The idea of menu was born after a visit to a restaurant with my family. I noticed that the child's menu gave many choices for main course, sides, extras, drinks, appetizers, drinks and desserts.  Each child could chose what they want and would each receive a customized meal.  Each meal was healthy, filling, fun, and different. Yet each child left the dinner "full!"  I had ordered from menus my whole life, but watching the kids order their own meal tapped into my teacher mindset and I could not stop thinking about how this could work in the classroom. I did research and found very little in regard to this concept. Therefore I just started to build and began working on sharing my ideas. Watching my wife learn code using www.code.org I realized this is exactly what menus do for students.  They give them the pathways needed to make sense of the “mazes” found in all subject areas. Thus instead of laying out the subjects in a one dimensional teacher led journey, we offer students the tools and direction they need to start at a point and enter a multi-dimensional labyrinth of choices, decisions, topics, and subject matter.   


I shared the idea with Emily Goranson and we began to work on this new way of approaching everything we do. We discussed the process, problems, dreams, and pacing menus can offer. Now one year later this idea has become a reality.
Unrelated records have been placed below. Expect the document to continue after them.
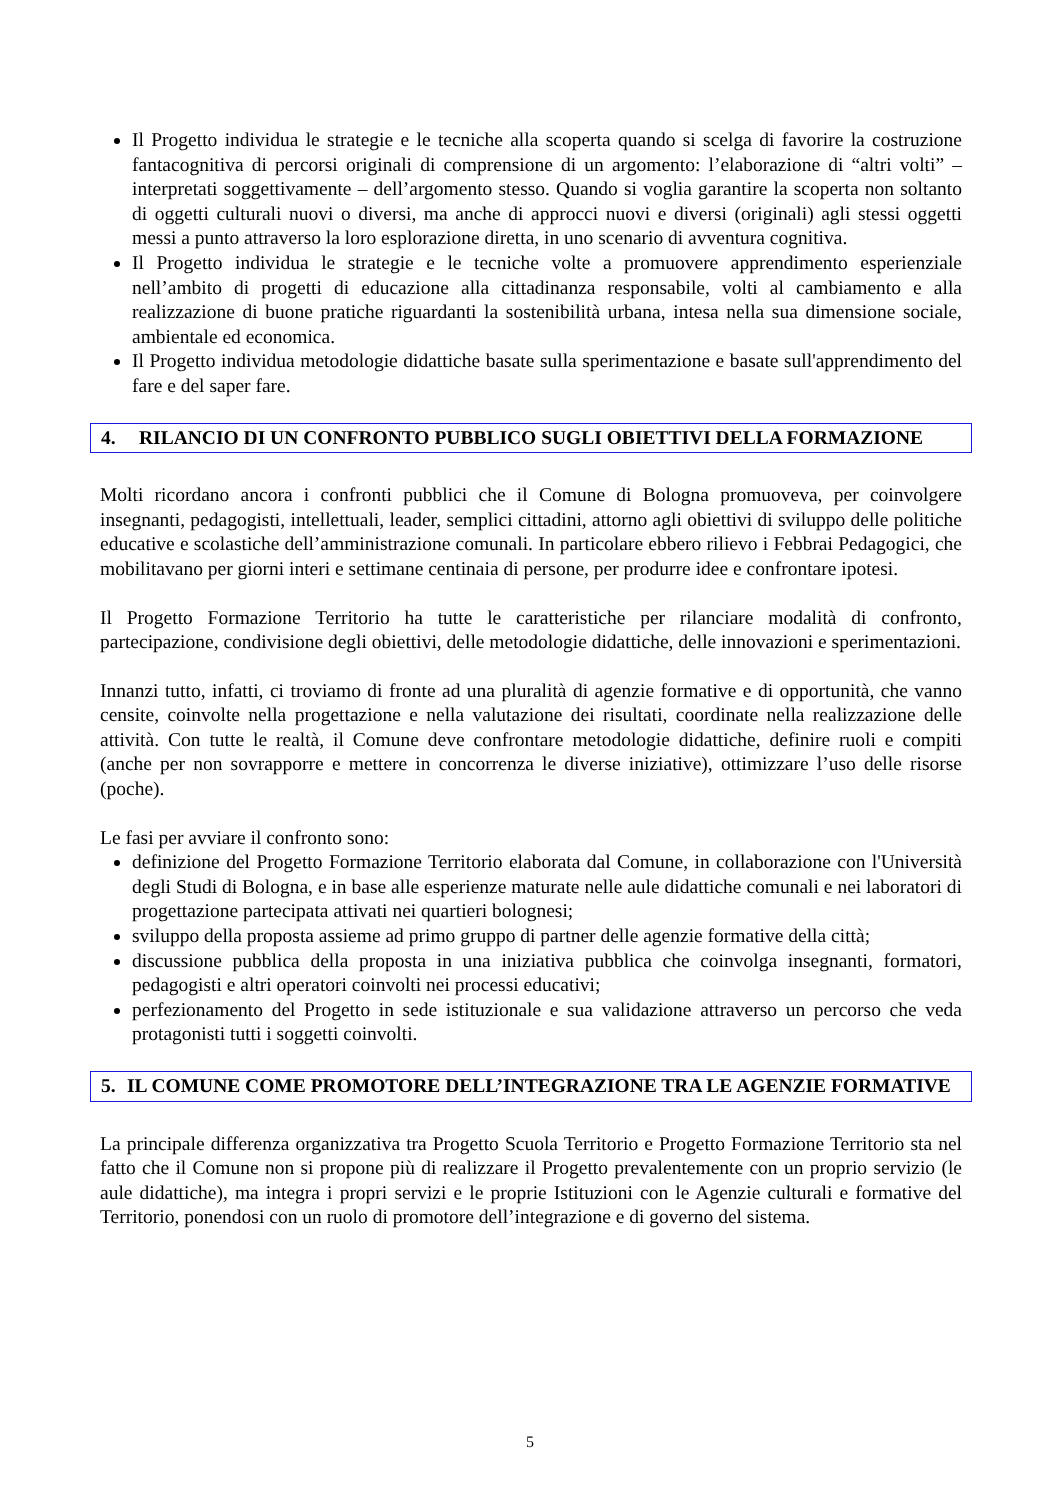Il Progetto individua le strategie e le tecniche alla scoperta quando si scelga di favorire la costruzione fantacognitiva di percorsi originali di comprensione di un argomento: l’elaborazione di “altri volti” – interpretati soggettivamente – dell’argomento stesso. Quando si voglia garantire la scoperta non soltanto di oggetti culturali nuovi o diversi, ma anche di approcci nuovi e diversi (originali) agli stessi oggetti messi a punto attraverso la loro esplorazione diretta, in uno scenario di avventura cognitiva.
Il Progetto individua le strategie e le tecniche volte a promuovere apprendimento esperienziale nell’ambito di progetti di educazione alla cittadinanza responsabile, volti al cambiamento e alla realizzazione di buone pratiche riguardanti la sostenibilità urbana, intesa nella sua dimensione sociale, ambientale ed economica.
Il Progetto individua metodologie didattiche basate sulla sperimentazione e basate sull'apprendimento del fare e del saper fare.
| 4. | RILANCIO DI UN CONFRONTO PUBBLICO SUGLI OBIETTIVI DELLA FORMAZIONE |
Molti ricordano ancora i confronti pubblici che il Comune di Bologna promuoveva, per coinvolgere insegnanti, pedagogisti, intellettuali, leader, semplici cittadini, attorno agli obiettivi di sviluppo delle politiche educative e scolastiche dell’amministrazione comunali. In particolare ebbero rilievo i Febbrai Pedagogici, che mobilitavano per giorni interi e settimane centinaia di persone, per produrre idee e confrontare ipotesi.
Il Progetto Formazione Territorio ha tutte le caratteristiche per rilanciare modalità di confronto, partecipazione, condivisione degli obiettivi, delle metodologie didattiche, delle innovazioni e sperimentazioni.
Innanzi tutto, infatti, ci troviamo di fronte ad una pluralità di agenzie formative e di opportunità, che vanno censite, coinvolte nella progettazione e nella valutazione dei risultati, coordinate nella realizzazione delle attività. Con tutte le realtà, il Comune deve confrontare metodologie didattiche, definire ruoli e compiti (anche per non sovrapporre e mettere in concorrenza le diverse iniziative), ottimizzare l’uso delle risorse (poche).
Le fasi per avviare il confronto sono:
definizione del Progetto Formazione Territorio elaborata dal Comune, in collaborazione con l'Università degli Studi di Bologna, e in base alle esperienze maturate nelle aule didattiche comunali e nei laboratori di progettazione partecipata attivati nei quartieri bolognesi;
sviluppo della proposta assieme ad primo gruppo di partner delle agenzie formative della città;
discussione pubblica della proposta in una iniziativa pubblica che coinvolga insegnanti, formatori, pedagogisti e altri operatori coinvolti nei processi educativi;
perfezionamento del Progetto in sede istituzionale e sua validazione attraverso un percorso che veda protagonisti tutti i soggetti coinvolti.
| 5. | IL COMUNE COME PROMOTORE DELL’INTEGRAZIONE TRA LE AGENZIE FORMATIVE |
La principale differenza organizzativa tra Progetto Scuola Territorio e Progetto Formazione Territorio sta nel fatto che il Comune non si propone più di realizzare il Progetto prevalentemente con un proprio servizio (le aule didattiche), ma integra i propri servizi e le proprie Istituzioni con le Agenzie culturali e formative del Territorio, ponendosi con un ruolo di promotore dell’integrazione e di governo del sistema.
5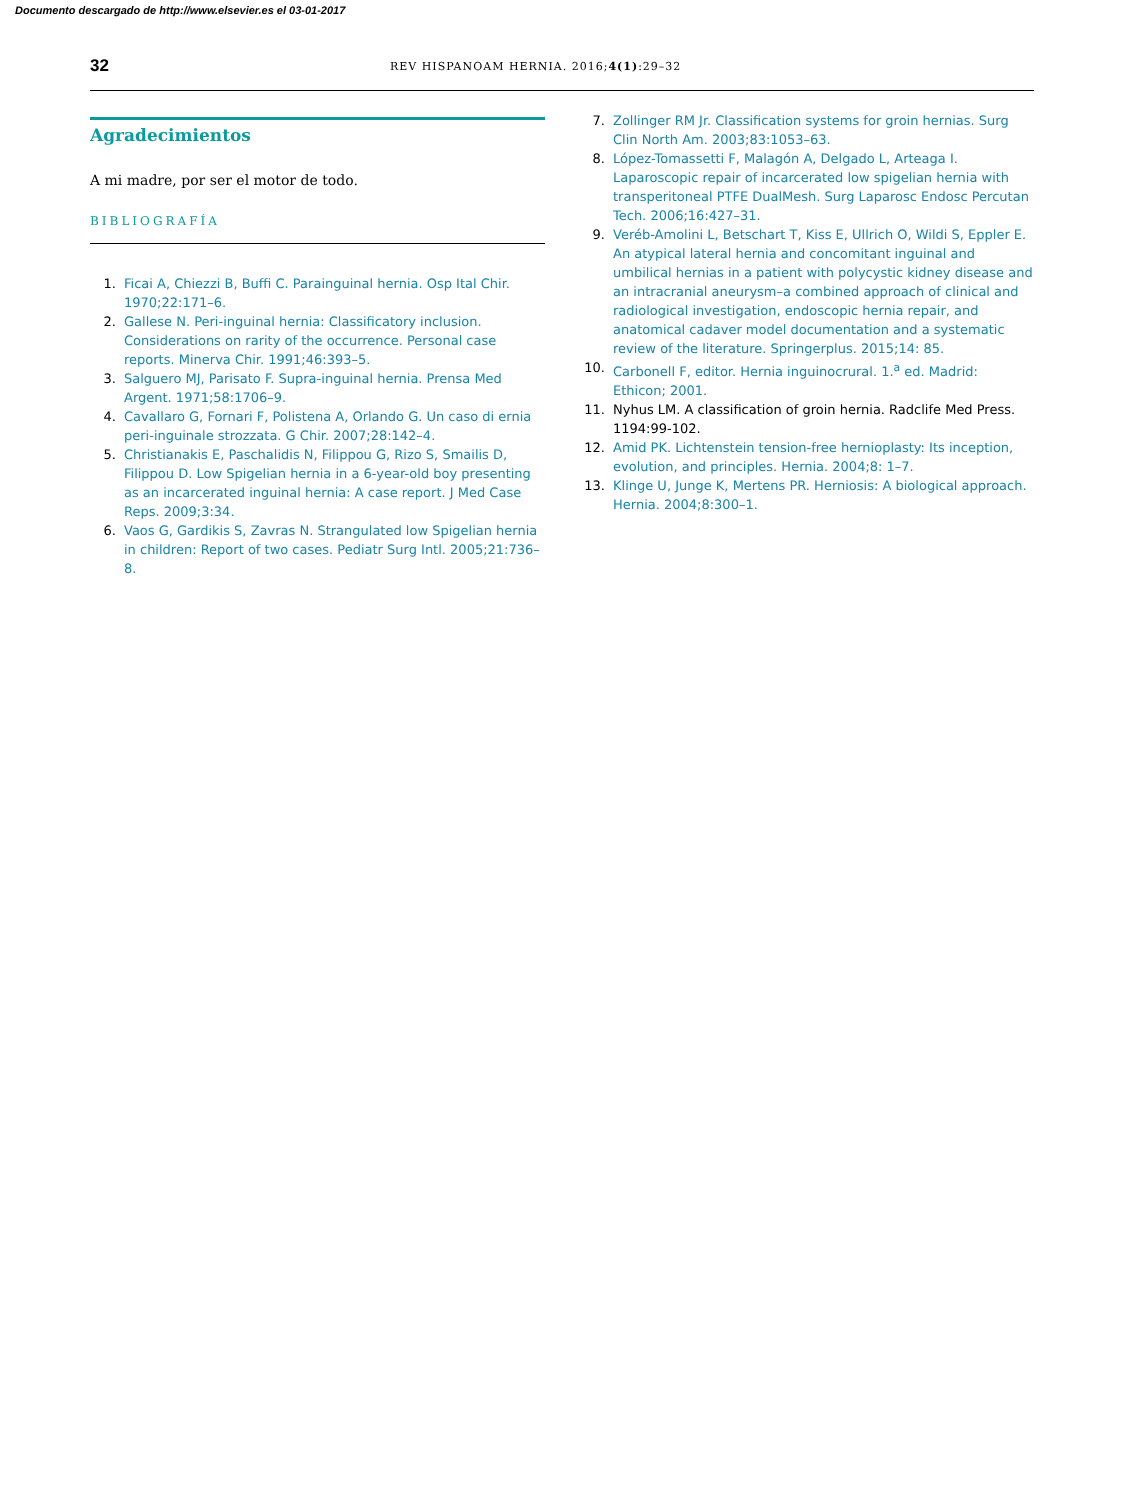Documento descargado de http://www.elsevier.es el 03-01-2017
32 REV HISPANOAM HERNIA. 2016;4(1):29–32
Agradecimientos
A mi madre, por ser el motor de todo.
BIBLIOGRAFÍA
1. Ficai A, Chiezzi B, Buffi C. Parainguinal hernia. Osp Ital Chir. 1970;22:171–6.
2. Gallese N. Peri-inguinal hernia: Classificatory inclusion. Considerations on rarity of the occurrence. Personal case reports. Minerva Chir. 1991;46:393–5.
3. Salguero MJ, Parisato F. Supra-inguinal hernia. Prensa Med Argent. 1971;58:1706–9.
4. Cavallaro G, Fornari F, Polistena A, Orlando G. Un caso di ernia peri-inguinale strozzata. G Chir. 2007;28:142–4.
5. Christianakis E, Paschalidis N, Filippou G, Rizo S, Smailis D, Filippou D. Low Spigelian hernia in a 6-year-old boy presenting as an incarcerated inguinal hernia: A case report. J Med Case Reps. 2009;3:34.
6. Vaos G, Gardikis S, Zavras N. Strangulated low Spigelian hernia in children: Report of two cases. Pediatr Surg Intl. 2005;21:736–8.
7. Zollinger RM Jr. Classification systems for groin hernias. Surg Clin North Am. 2003;83:1053–63.
8. López-Tomassetti F, Malagón A, Delgado L, Arteaga I. Laparoscopic repair of incarcerated low spigelian hernia with transperitoneal PTFE DualMesh. Surg Laparosc Endosc Percutan Tech. 2006;16:427–31.
9. Veréb-Amolini L, Betschart T, Kiss E, Ullrich O, Wildi S, Eppler E. An atypical lateral hernia and concomitant inguinal and umbilical hernias in a patient with polycystic kidney disease and an intracranial aneurysm–a combined approach of clinical and radiological investigation, endoscopic hernia repair, and anatomical cadaver model documentation and a systematic review of the literature. Springerplus. 2015;14: 85.
10. Carbonell F, editor. Hernia inguinocrural. 1.<sup>a</sup> ed. Madrid: Ethicon; 2001.
11. Nyhus LM. A classification of groin hernia. Radclife Med Press. 1194:99-102.
12. Amid PK. Lichtenstein tension-free hernioplasty: Its inception, evolution, and principles. Hernia. 2004;8: 1–7.
13. Klinge U, Junge K, Mertens PR. Herniosis: A biological approach. Hernia. 2004;8:300–1.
We gave the students an opportunity to prototype some ideas concerning menus and the power of choice.  Students teamed up and began to build intentional models which could impact the current structures set in our schedule. After some collaborative discussions we streamlined the focus of the menus and created a usable model for our Language Arts block.  


The Menus we have been developing allow us to tap into the precious time that we have each day and we are able to harness every single second of that time in the classroom. However menus take it further because they allow choice and give students a personalized approach to everything they do. Menus offer many choices and they hold the teachers and students accountable since students are able to select what they are doing and when.  Teachers and students know where we are and what we are doing at any given moment. We are all able to be efficient and effective with time everyday. Because of the time constraints on a menu it limits the amount of time we can spend in certain areas and yet it allows us to really make impactful decisions and take a rigorous approach with the time that we have. No longer do we worry about time or management because it is all spelled out for us. Having a strict time management systems surprisingly allows us to maximize the amount of thing we accomplish each day.  We speak more effectively, students work more rigorously, and we transistion fluidly. Our job is to use the time and management offered in the menus and make the best of that time and follow through with the procedures that are already laid out in the pathways which have been established before we even begin.


This is an optimal approach to managing time and procedure when you think about it because of the efficiency and management the menus offer. Teachers are able to see what students are working on.  Students are able to hold teachers accountable and therefore we all work together in a very trustworthy way. No longer are we racing the clock, in fact time is now on our side and it also allows us to pay close attention to what is important and what is not. This leads to a self-sustaining classroom where everyone is able to work alongside one another in a very cohesive and collaborative way. Just like in a restaurant, we all grab a menu and select a healthy meal plan, so to do we have the same choices everyday in our classroom.